Credit Card Issuers Face New Scrutiny; White House Meeting on Agenda

By Nancy Trejos and Binyamin Appelbaum
Washington Post Staff Writers
Friday, April 17, 2009

Under pressure for questionable industry practices, top executives of 14 of the nation's largest credit card companies are heading to the White House on Thursday for a meeting with senior administration officials.

The executives plan to talk about their efforts to increase transparency and help the economy, according to an industry official and a Capitol Hill aide, both of whom spoke on condition of anonymity because the meeting has not been announced.

The credit card industry has been under intense scrutiny in the past year for practices such as arbitrarily raising interest rates, charging excessive fees and giving customers little time between billing them and requiring payment.

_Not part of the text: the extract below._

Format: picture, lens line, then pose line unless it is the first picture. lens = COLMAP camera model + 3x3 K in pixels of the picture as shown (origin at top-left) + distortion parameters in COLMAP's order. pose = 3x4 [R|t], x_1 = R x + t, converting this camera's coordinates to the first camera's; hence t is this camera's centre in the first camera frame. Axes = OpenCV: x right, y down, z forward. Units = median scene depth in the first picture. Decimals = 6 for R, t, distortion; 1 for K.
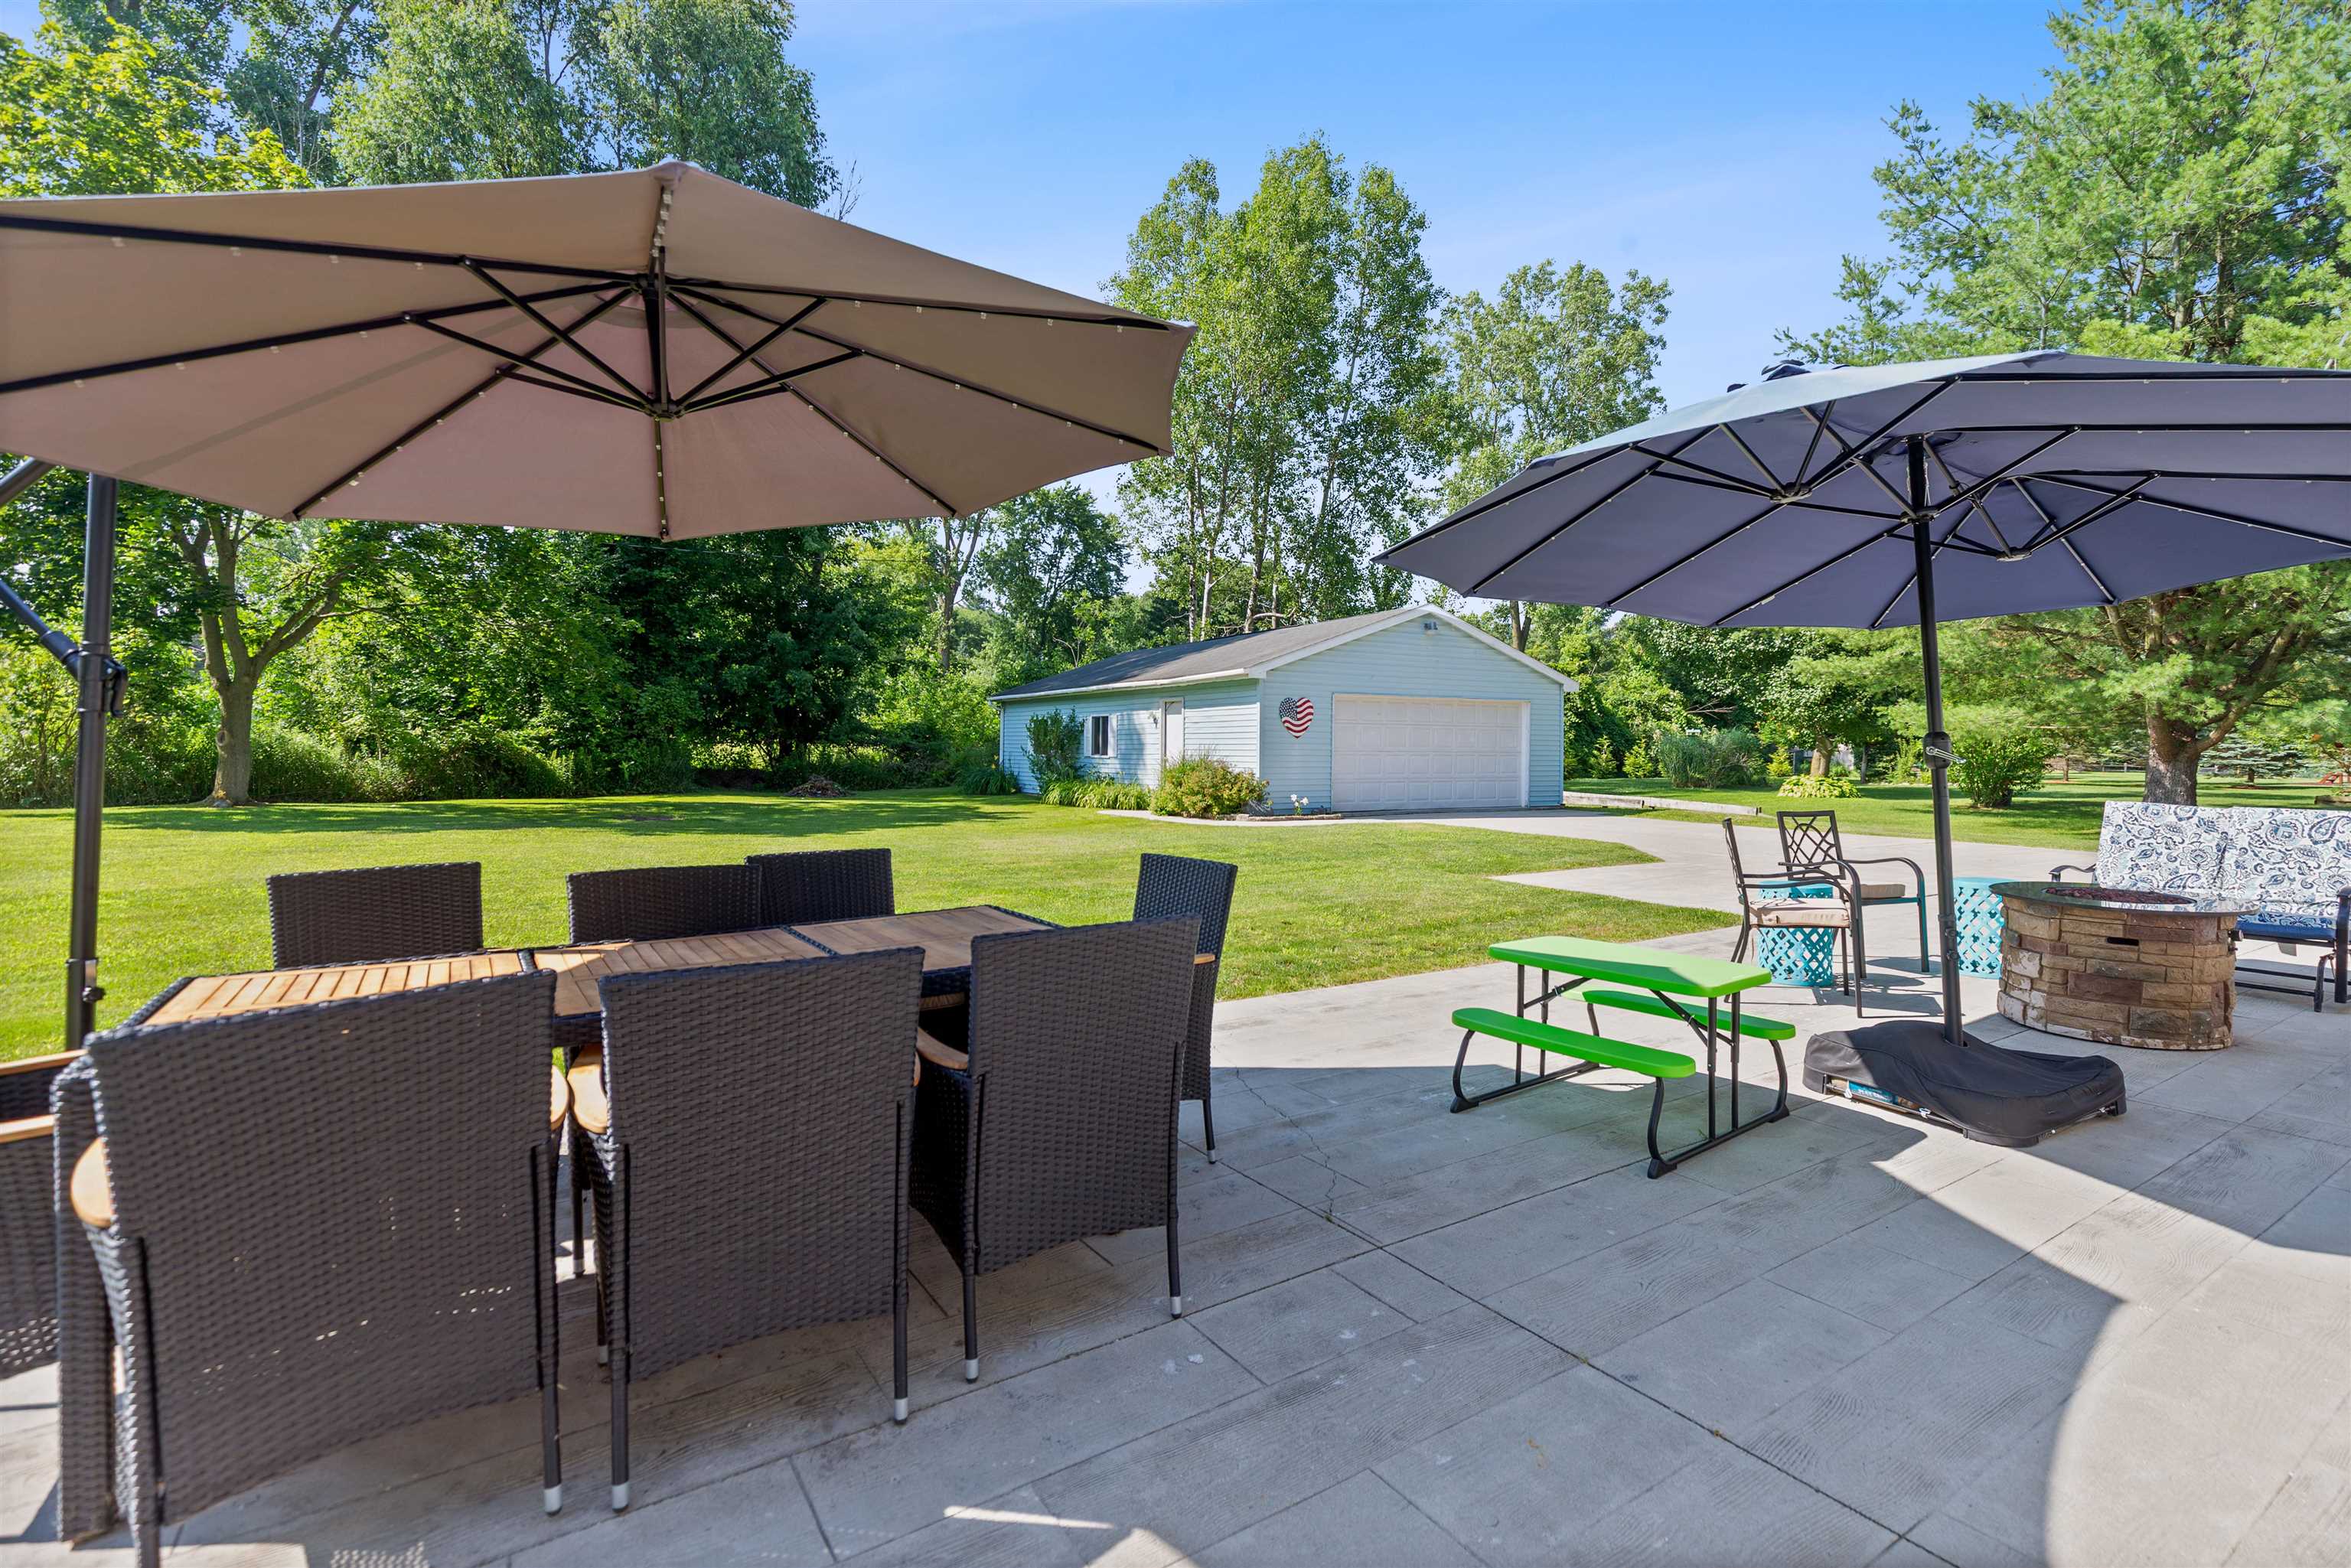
lens RADIAL K [[1071.7, 0, 1180.6], [0, 1071.7, 783.7], [0, 0, 1]] dist [0.005501, -0.000641]
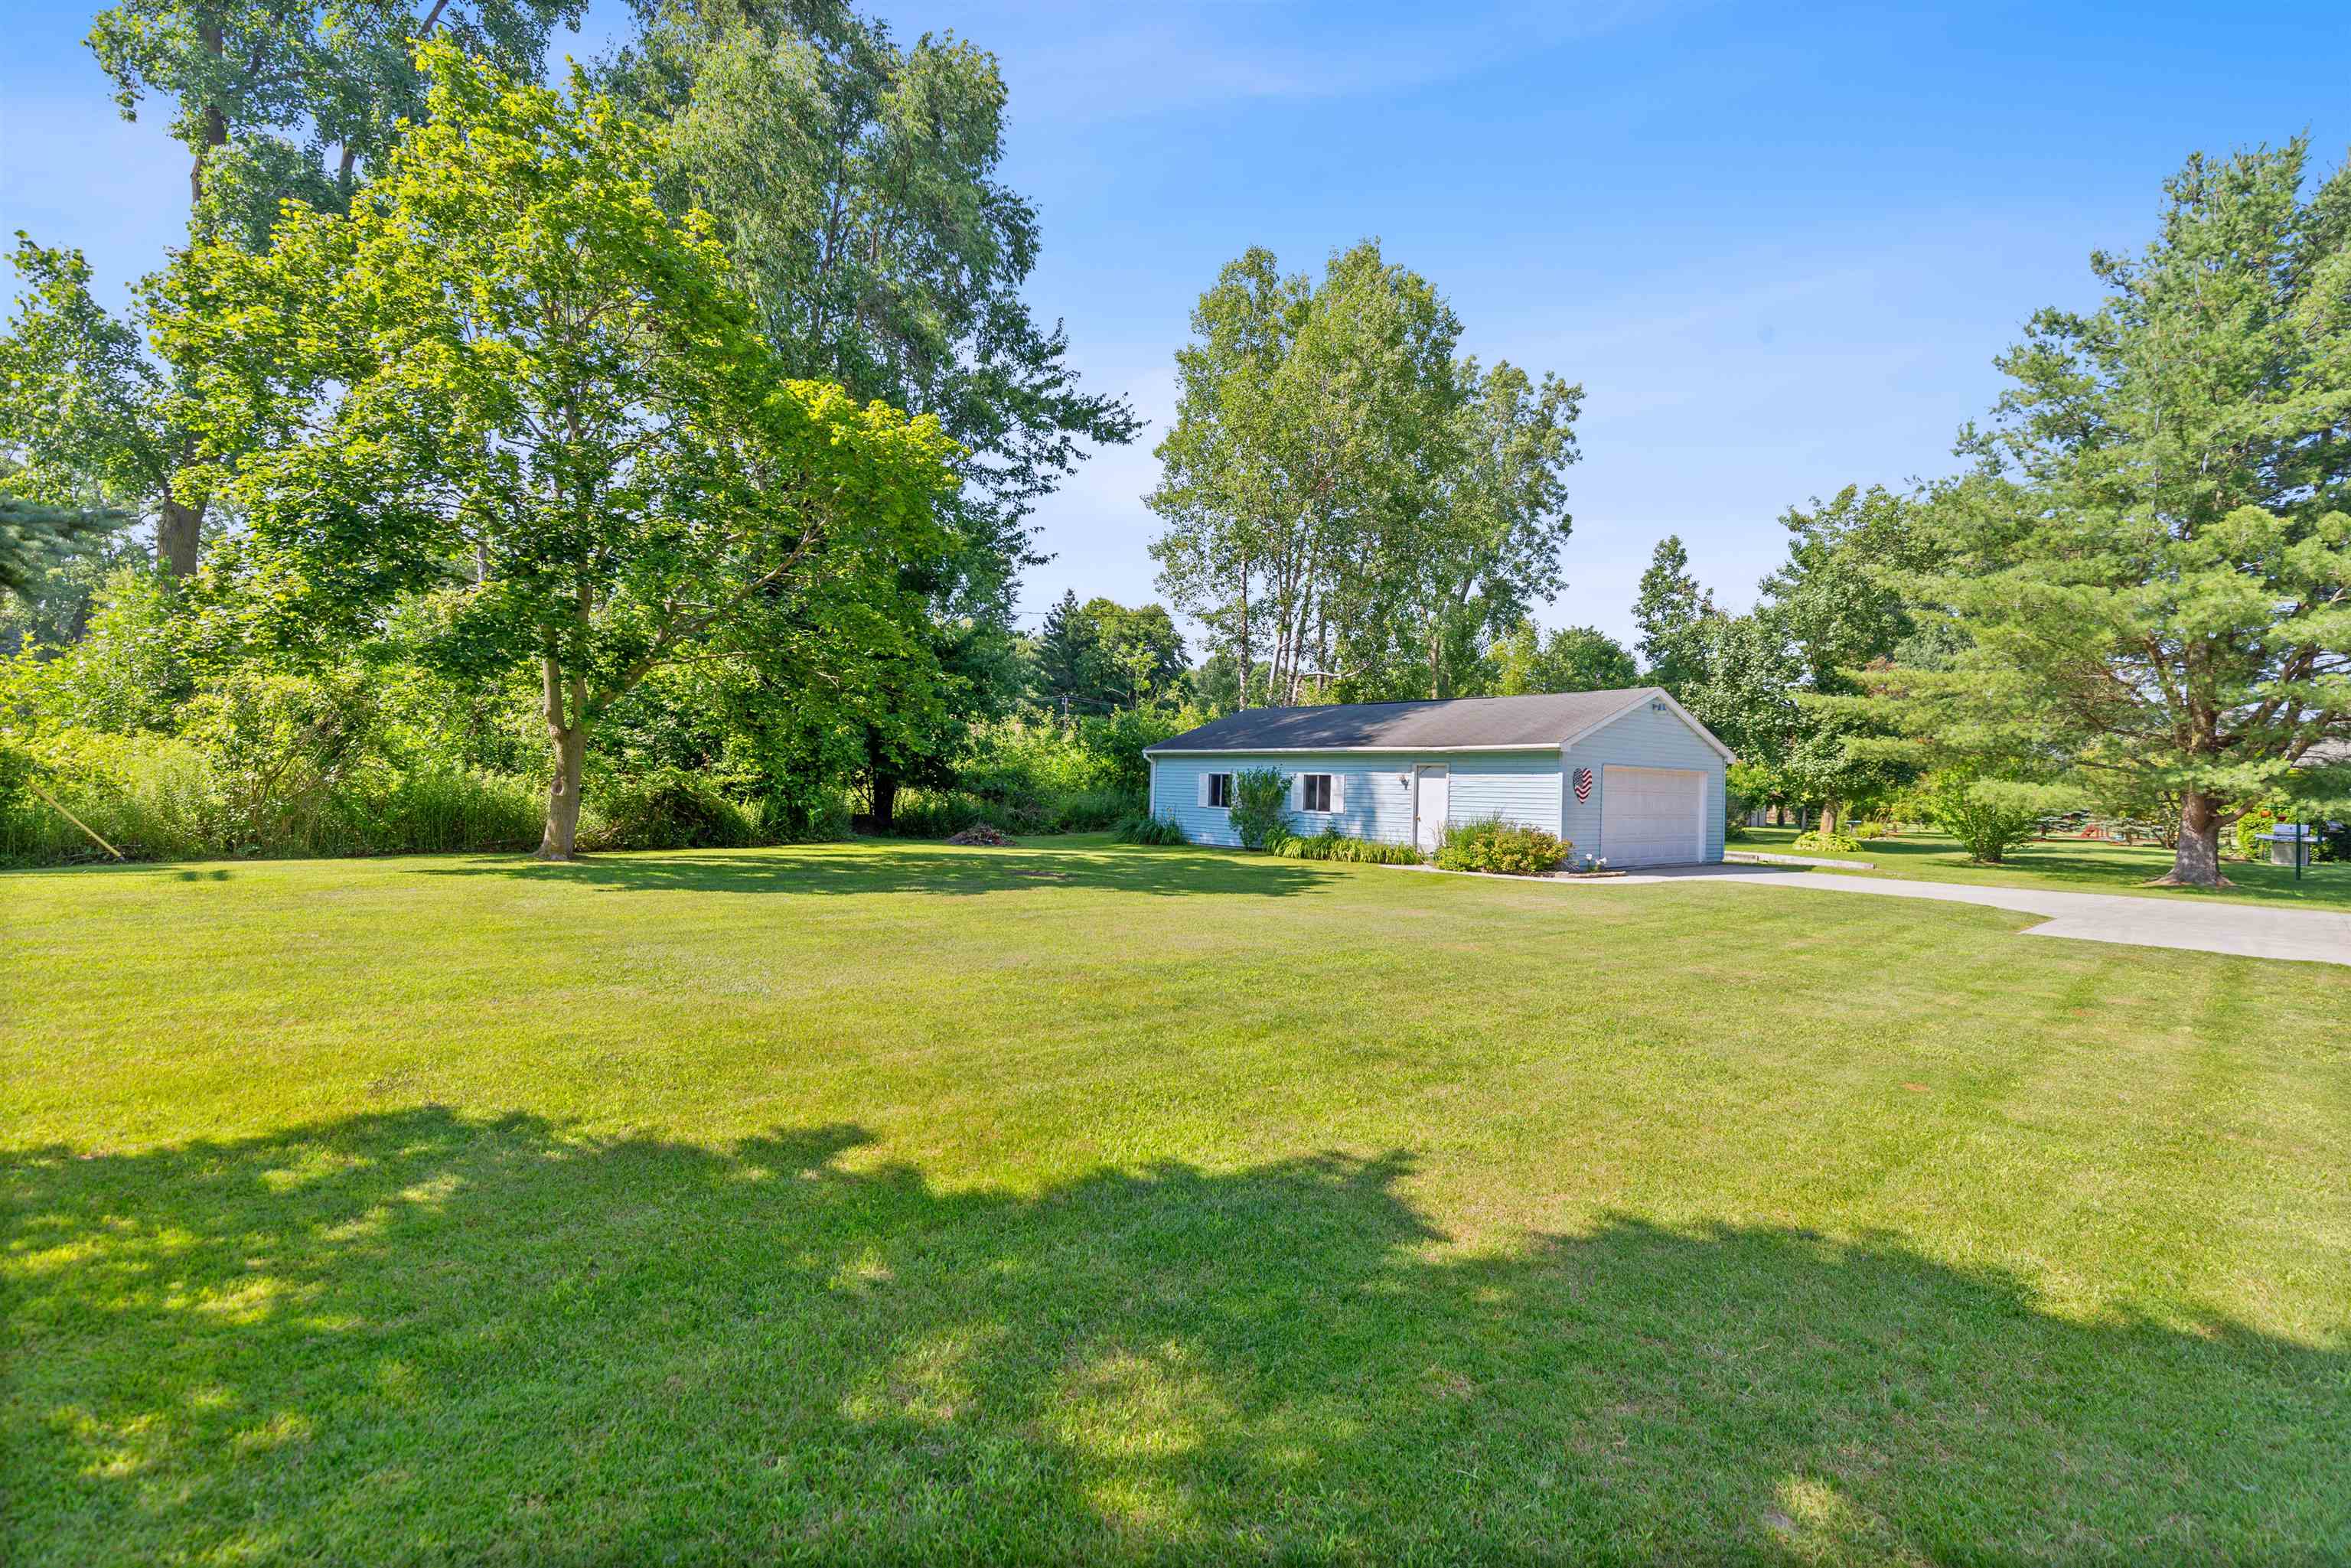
lens RADIAL K [[1071.7, 0, 1166.1], [0, 1071.7, 784.4], [0, 0, 1]] dist [0.005501, -0.000641]
pose [[0.982773, 0.017122, 0.184020, -0.409974], [-0.011200, 0.999387, -0.033172, -0.015610], [-0.184475, 0.030539, 0.982363, -0.031562]]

In December, the Federal Reserve approved new rules that would ban such practices. But consumer groups and several members of Congress criticized the Fed's efforts because the new regulations don't take effect until July 1, 2010. Bills have been introduced in both the House and Senate to accelerate that time line.

The congressional committee overseeing the government's bailout is also investigating industry practices, including whether banks that received federal aid have increased fees or tightened rules in recent months.

The White House did not comment on the meeting.

"We have been invited to the White House, and we look forward to a constructive dialogue," said a spokeswoman for Capital One.

Spokesmen for Bank of America and American Express said they could not confirm the meeting. A spokesman for Citibank declined to comment. Phone messages and e-mails to officials at other credit card companies were not returned.

Scott Talbott, senior vice president for government affairs at the Financial Services Roundtable, which represents large banks and insurance companies, said the industry was "looking forward to a frank discussion with the administration about credit cards."

He added that there was "lots of misinformation" about credit card practices and that recent changes in credit card interest rates were largely due to changes in cardholders' risk profile.

"It is easy to demagogue the credit card industry now. The credit card industry is vital to the economy and the recovery effort," Talbott said.

In recent months, several credit card issuers , including Capital One, Bank of America and Citi, have all raised interest rates or cut credit lines for some of their customers.

Most of Bank of America's customers whose rates increased had changes in their risk profile, said Betty Riess, a spokeswoman for the company.

But a small group of customers whose rates were less than 10 percent were told their rates would increase in June because of "current economic conditions," Riess said. "Essentially, our cost of providing credit has significantly increased," she said.

Consumer advocates and congressional leaders said they were pleased that the Obama administration would meet with the card issuers.

"The federal government is assisting the credit card companies in two significant ways, and we would hope this meeting would focus on how the White House can get credit card companies to immediately begin these reforms," said Travis Plunkett, legislative director of the Consumer Federation of America.

"If what we hear about a White House meeting is true, it makes a lot of sense given that President Obama campaigned on credit card reforms and the Fed has already ruled that their practices are unfair and deceptive," said Rep. Carolyn B. Maloney (D-N.Y.), who introduced one of the bills that aims to crack down on credit card practices.